Saved entries
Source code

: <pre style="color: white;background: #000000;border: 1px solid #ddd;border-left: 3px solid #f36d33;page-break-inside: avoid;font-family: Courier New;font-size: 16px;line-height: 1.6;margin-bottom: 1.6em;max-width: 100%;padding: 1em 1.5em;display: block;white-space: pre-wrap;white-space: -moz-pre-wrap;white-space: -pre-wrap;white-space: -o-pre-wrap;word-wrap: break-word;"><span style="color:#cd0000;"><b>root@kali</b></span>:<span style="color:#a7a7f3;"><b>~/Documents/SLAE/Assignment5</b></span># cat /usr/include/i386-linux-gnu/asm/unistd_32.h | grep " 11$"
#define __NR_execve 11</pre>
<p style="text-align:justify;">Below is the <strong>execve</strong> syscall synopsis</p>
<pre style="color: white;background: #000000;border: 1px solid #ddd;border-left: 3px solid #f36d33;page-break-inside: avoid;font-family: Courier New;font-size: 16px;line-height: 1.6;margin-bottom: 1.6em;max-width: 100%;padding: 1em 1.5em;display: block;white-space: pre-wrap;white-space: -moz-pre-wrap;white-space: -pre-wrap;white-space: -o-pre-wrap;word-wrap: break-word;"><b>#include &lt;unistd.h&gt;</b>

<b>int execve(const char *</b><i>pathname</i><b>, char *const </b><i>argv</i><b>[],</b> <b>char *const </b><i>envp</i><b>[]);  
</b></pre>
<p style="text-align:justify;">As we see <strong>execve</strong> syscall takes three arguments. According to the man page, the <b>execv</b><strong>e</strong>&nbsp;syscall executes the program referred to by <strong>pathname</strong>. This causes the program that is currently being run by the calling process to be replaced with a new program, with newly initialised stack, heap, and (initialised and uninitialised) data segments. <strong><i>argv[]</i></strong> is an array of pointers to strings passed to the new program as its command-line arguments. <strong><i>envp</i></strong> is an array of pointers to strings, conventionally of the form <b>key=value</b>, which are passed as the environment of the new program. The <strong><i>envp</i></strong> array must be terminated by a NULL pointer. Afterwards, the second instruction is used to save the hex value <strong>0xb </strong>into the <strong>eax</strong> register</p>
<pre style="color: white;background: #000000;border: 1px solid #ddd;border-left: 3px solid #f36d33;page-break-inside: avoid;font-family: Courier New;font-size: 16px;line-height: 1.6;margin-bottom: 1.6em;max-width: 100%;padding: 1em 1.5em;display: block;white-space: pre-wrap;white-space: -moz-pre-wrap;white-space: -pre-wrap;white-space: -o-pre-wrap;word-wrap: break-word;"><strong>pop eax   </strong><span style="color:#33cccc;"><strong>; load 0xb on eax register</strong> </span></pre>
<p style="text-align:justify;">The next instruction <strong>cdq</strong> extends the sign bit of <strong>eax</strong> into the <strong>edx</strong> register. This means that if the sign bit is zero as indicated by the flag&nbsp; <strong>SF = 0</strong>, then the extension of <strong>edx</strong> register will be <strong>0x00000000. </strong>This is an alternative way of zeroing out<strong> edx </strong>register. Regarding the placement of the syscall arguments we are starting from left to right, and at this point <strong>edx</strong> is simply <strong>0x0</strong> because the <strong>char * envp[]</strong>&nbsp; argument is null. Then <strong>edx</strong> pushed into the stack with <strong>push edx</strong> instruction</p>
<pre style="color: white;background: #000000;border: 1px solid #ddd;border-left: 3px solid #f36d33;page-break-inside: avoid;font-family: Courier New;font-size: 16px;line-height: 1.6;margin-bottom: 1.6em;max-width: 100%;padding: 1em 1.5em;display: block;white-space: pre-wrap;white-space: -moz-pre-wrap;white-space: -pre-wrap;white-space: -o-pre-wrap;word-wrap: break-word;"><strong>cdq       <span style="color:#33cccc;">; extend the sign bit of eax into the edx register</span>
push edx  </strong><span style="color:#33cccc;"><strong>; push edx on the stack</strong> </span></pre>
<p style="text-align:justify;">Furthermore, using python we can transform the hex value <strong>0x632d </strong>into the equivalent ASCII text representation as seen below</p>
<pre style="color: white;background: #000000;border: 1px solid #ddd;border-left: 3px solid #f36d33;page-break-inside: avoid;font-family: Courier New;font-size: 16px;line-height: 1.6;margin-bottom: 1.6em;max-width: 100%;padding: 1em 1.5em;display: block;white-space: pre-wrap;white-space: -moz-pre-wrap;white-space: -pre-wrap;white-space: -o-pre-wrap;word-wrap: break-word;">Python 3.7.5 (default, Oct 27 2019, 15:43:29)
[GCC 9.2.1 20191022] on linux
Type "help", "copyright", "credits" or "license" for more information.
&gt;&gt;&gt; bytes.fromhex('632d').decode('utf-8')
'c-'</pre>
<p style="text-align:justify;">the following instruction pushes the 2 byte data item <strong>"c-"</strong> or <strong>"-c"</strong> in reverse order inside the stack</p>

• [ASSIGNED TASK]
In full and without alteration, transcribe the entries above.

• [EXERCISE SOLUTION]
Source code

: <pre style="color: white;background: #000000;border: 1px solid #ddd;border-left: 3px solid #f36d33;page-break-inside: avoid;font-family: Courier New;font-size: 16px;line-height: 1.6;margin-bottom: 1.6em;max-width: 100%;padding: 1em 1.5em;display: block;white-space: pre-wrap;white-space: -moz-pre-wrap;white-space: -pre-wrap;white-space: -o-pre-wrap;word-wrap: break-word;"><span style="color:#cd0000;"><b>root@kali</b></span>:<span style="color:#a7a7f3;"><b>~/Documents/SLAE/Assignment5</b></span># cat /usr/include/i386-linux-gnu/asm/unistd_32.h | grep " 11$"
#define __NR_execve 11</pre>
<p style="text-align:justify;">Below is the <strong>execve</strong> syscall synopsis</p>
<pre style="color: white;background: #000000;border: 1px solid #ddd;border-left: 3px solid #f36d33;page-break-inside: avoid;font-family: Courier New;font-size: 16px;line-height: 1.6;margin-bottom: 1.6em;max-width: 100%;padding: 1em 1.5em;display: block;white-space: pre-wrap;white-space: -moz-pre-wrap;white-space: -pre-wrap;white-space: -o-pre-wrap;word-wrap: break-word;"><b>#include &lt;unistd.h&gt;</b>

<b>int execve(const char *</b><i>pathname</i><b>, char *const </b><i>argv</i><b>[],</b> <b>char *const </b><i>envp</i><b>[]);  
</b></pre>
<p style="text-align:justify;">As we see <strong>execve</strong> syscall takes three arguments. According to the man page, the <b>execv</b><strong>e</strong>&nbsp;syscall executes the program referred to by <strong>pathname</strong>. This causes the program that is currently being run by the calling process to be replaced with a new program, with newly initialised stack, heap, and (initialised and uninitialised) data segments. <strong><i>argv[]</i></strong> is an array of pointers to strings passed to the new program as its command-line arguments. <strong><i>envp</i></strong> is an array of pointers to strings, conventionally of the form <b>key=value</b>, which are passed as the environment of the new program. The <strong><i>envp</i></strong> array must be terminated by a NULL pointer. Afterwards, the second instruction is used to save the hex value <strong>0xb </strong>into the <strong>eax</strong> register</p>
<pre style="color: white;background: #000000;border: 1px solid #ddd;border-left: 3px solid #f36d33;page-break-inside: avoid;font-family: Courier New;font-size: 16px;line-height: 1.6;margin-bottom: 1.6em;max-width: 100%;padding: 1em 1.5em;display: block;white-space: pre-wrap;white-space: -moz-pre-wrap;white-space: -pre-wrap;white-space: -o-pre-wrap;word-wrap: break-word;"><strong>pop eax   </strong><span style="color:#33cccc;"><strong>; load 0xb on eax register</strong> </span></pre>
<p style="text-align:justify;">The next instruction <strong>cdq</strong> extends the sign bit of <strong>eax</strong> into the <strong>edx</strong> register. This means that if the sign bit is zero as indicated by the flag&nbsp; <strong>SF = 0</strong>, then the extension of <strong>edx</strong> register will be <strong>0x00000000. </strong>This is an alternative way of zeroing out<strong> edx </strong>register. Regarding the placement of the syscall arguments we are starting from left to right, and at this point <strong>edx</strong> is simply <strong>0x0</strong> because the <strong>char * envp[]</strong>&nbsp; argument is null. Then <strong>edx</strong> pushed into the stack with <strong>push edx</strong> instruction</p>
<pre style="color: white;background: #000000;border: 1px solid #ddd;border-left: 3px solid #f36d33;page-break-inside: avoid;font-family: Courier New;font-size: 16px;line-height: 1.6;margin-bottom: 1.6em;max-width: 100%;padding: 1em 1.5em;display: block;white-space: pre-wrap;white-space: -moz-pre-wrap;white-space: -pre-wrap;white-space: -o-pre-wrap;word-wrap: break-word;"><strong>cdq       <span style="color:#33cccc;">; extend the sign bit of eax into the edx register</span>
push edx  </strong><span style="color:#33cccc;"><strong>; push edx on the stack</strong> </span></pre>
<p style="text-align:justify;">Furthermore, using python we can transform the hex value <strong>0x632d </strong>into the equivalent ASCII text representation as seen below</p>
<pre style="color: white;background: #000000;border: 1px solid #ddd;border-left: 3px solid #f36d33;page-break-inside: avoid;font-family: Courier New;font-size: 16px;line-height: 1.6;margin-bottom: 1.6em;max-width: 100%;padding: 1em 1.5em;display: block;white-space: pre-wrap;white-space: -moz-pre-wrap;white-space: -pre-wrap;white-space: -o-pre-wrap;word-wrap: break-word;">Python 3.7.5 (default, Oct 27 2019, 15:43:29)
[GCC 9.2.1 20191022] on linux
Type "help", "copyright", "credits" or "license" for more information.
&gt;&gt;&gt; bytes.fromhex('632d').decode('utf-8')
'c-'</pre>
<p style="text-align:justify;">the following instruction pushes the 2 byte data item <strong>"c-"</strong> or <strong>"-c"</strong> in reverse order inside the stack</p>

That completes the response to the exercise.